*Brief:*
Please print the data that follows, keeping every line exact.

'''

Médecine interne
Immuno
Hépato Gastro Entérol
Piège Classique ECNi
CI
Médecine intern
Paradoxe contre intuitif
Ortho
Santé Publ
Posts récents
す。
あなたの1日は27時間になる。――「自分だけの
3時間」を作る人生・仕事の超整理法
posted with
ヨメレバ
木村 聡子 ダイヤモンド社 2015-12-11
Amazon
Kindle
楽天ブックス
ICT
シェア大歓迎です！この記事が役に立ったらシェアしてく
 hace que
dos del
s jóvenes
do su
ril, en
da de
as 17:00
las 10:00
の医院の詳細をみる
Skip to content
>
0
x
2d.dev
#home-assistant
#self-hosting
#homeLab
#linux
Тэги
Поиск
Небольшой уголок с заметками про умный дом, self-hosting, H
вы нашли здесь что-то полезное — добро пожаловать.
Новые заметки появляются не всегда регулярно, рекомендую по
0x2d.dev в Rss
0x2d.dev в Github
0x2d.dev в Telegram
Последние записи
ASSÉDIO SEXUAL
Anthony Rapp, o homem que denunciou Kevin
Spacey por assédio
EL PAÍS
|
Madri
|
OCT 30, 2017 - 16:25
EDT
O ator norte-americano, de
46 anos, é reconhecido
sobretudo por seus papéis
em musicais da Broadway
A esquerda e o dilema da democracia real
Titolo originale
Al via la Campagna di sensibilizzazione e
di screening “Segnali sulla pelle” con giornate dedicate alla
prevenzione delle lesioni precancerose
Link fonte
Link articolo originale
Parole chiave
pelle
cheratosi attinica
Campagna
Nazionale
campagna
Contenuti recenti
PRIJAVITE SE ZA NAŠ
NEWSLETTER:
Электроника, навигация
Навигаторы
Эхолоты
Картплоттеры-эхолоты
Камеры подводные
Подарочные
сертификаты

'''

*Response area:*
Médecine interne
Immuno
Hépato Gastro Entérol
Piège Classique ECNi
CI
Médecine intern
Paradoxe contre intuitif
Ortho
Santé Publ
Posts récents
す。
あなたの1日は27時間になる。――「自分だけの
3時間」を作る人生・仕事の超整理法
posted with
ヨメレバ
木村 聡子 ダイヤモンド社 2015-12-11
Amazon
Kindle
楽天ブックス
ICT
シェア大歓迎です！この記事が役に立ったらシェアしてく
 hace que
dos del
s jóvenes
do su
ril, en
da de
as 17:00
las 10:00
の医院の詳細をみる
Skip to content
>
0
x
2d.dev
#home-assistant
#self-hosting
#homeLab
#linux
Тэги
Поиск
Небольшой уголок с заметками про умный дом, self-hosting, H
вы нашли здесь что-то полезное — добро пожаловать.
Новые заметки появляются не всегда регулярно, рекомендую по
0x2d.dev в Rss
0x2d.dev в Github
0x2d.dev в Telegram
Последние записи
ASSÉDIO SEXUAL
Anthony Rapp, o homem que denunciou Kevin
Spacey por assédio
EL PAÍS
|
Madri
|
OCT 30, 2017 - 16:25
EDT
O ator norte-americano, de
46 anos, é reconhecido
sobretudo por seus papéis
em musicais da Broadway
A esquerda e o dilema da democracia real
Titolo originale
Al via la Campagna di sensibilizzazione e
di screening “Segnali sulla pelle” con giornate dedicate alla
prevenzione delle lesioni precancerose
Link fonte
Link articolo originale
Parole chiave
pelle
cheratosi attinica
Campagna
Nazionale
campagna
Contenuti recenti
PRIJAVITE SE ZA NAŠ
NEWSLETTER:
Электроника, навигация
Навигаторы
Эхолоты
Картплоттеры-эхолоты
Камеры подводные
Подарочные
сертификаты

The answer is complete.